Sure, an MVP trophy would be great. But winning a World Series championship would be better.
Interviews from earlier this month had the Cuban slugger angling for the MVP as his primary goal. That's not his focus, he said.
"I want to clear that up because I know that was mentioned from a few interviews," Cespedes said through an interpreter on Monday. "The MVP thing, that's obviously a goal, but that's not really what I go out there in mind with."
He was eighth in NL MVP voting last year -- his highest finish of his five-year career -- after his 31 home runs and 86 RBIs helped the Mets reach the NL wild-card game.
The talk of him possibly having an MVP season, his 2015 Gold Glove Award and 2016 Silver Slugger Award -- all of those honors aren't as important to him as a successful postseason for his team.
"What I go out in mind with is helping the team win," Cespedes said. "The team comes first. I like to prepare and will continue to prepare as if it [the MVP] is one of my goals. But the team comes first, then [MVP]. If that comes, great. If not, so be it."
"We know we can win a World Series," he said.
The 31-year-old Cespedes looks the part of a superstar who can literally carry a club during a pennant chase. His chiseled body is more massive and pronounced than ever, a product of dedication and his early arrival at the complex's nearby training facility.
"I've been working on trying to keep my legs healthy and strong. Any injury I've had has usually been with my legs," said Cespedes, who missed time last season with a quadriceps injury. "I've worked on that so I can last throughout the season. I definitely feel bigger."
His mental comfort settled in once he put his name on a four-year, $110 million contract the Mets offered in late November after he opted out of his New York deal earlier in the month.
Now, after being shipped from Oakland to Boston to Detroit to New York in his first four years, the two-time All-Star knows Citi Field will be home for some time.
"I think your mind is really like the fundamental basis of this game.
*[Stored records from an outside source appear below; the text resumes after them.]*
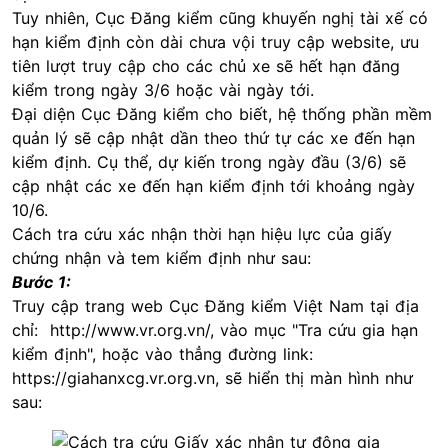
Tuy nhiên, Cục Đăng kiểm cũng khuyến nghị tài xế có
hạn kiểm định còn dài chưa vội truy cập website, ưu
tiên lượt truy cập cho các chủ xe sẽ hết hạn đăng
kiểm trong ngày 3/6 hoặc vài ngày tới.
Đại diện Cục Đăng kiểm cho biết, hệ thống phần mềm
quản lý sẽ cập nhật dần theo thứ tự các xe đến hạn
kiểm định. Cụ thể, dự kiến trong ngày đầu (3/6) sẽ
cập nhật các xe đến hạn kiểm định tới khoảng ngày
10/6.
Cách tra cứu xác nhận thời hạn hiệu lực của giấy
chứng nhận và tem kiểm định như sau:
Bước 1:
Truy cập trang web Cục Đăng kiểm Việt Nam tại địa
chỉ:
http://www.vr.org.vn/
, vào mục "Tra cứu gia hạn
kiểm định", hoặc vào thẳng đường link:
https://giahanxcg.vr.org.vn
, sẽ hiển thị màn hình như
sau:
Just knowing that I'm going to be here for a while is just one less thing on my mind," Cespedes said.
The 24-year-old Conforto, who would be the third lefty-hitting outfielder on the roster, enjoys watching Cespedes play and admires his approach to the game and life.
"His work ethic this year is off the charts," Conforto said. "He's taken a leadership role [in the outfield]. He's all about having fun out there and making plays. And he's a fun-loving guy. He's got his own ranch and works on his own property.
"He's really one of the most interesting people I've ever met," he said.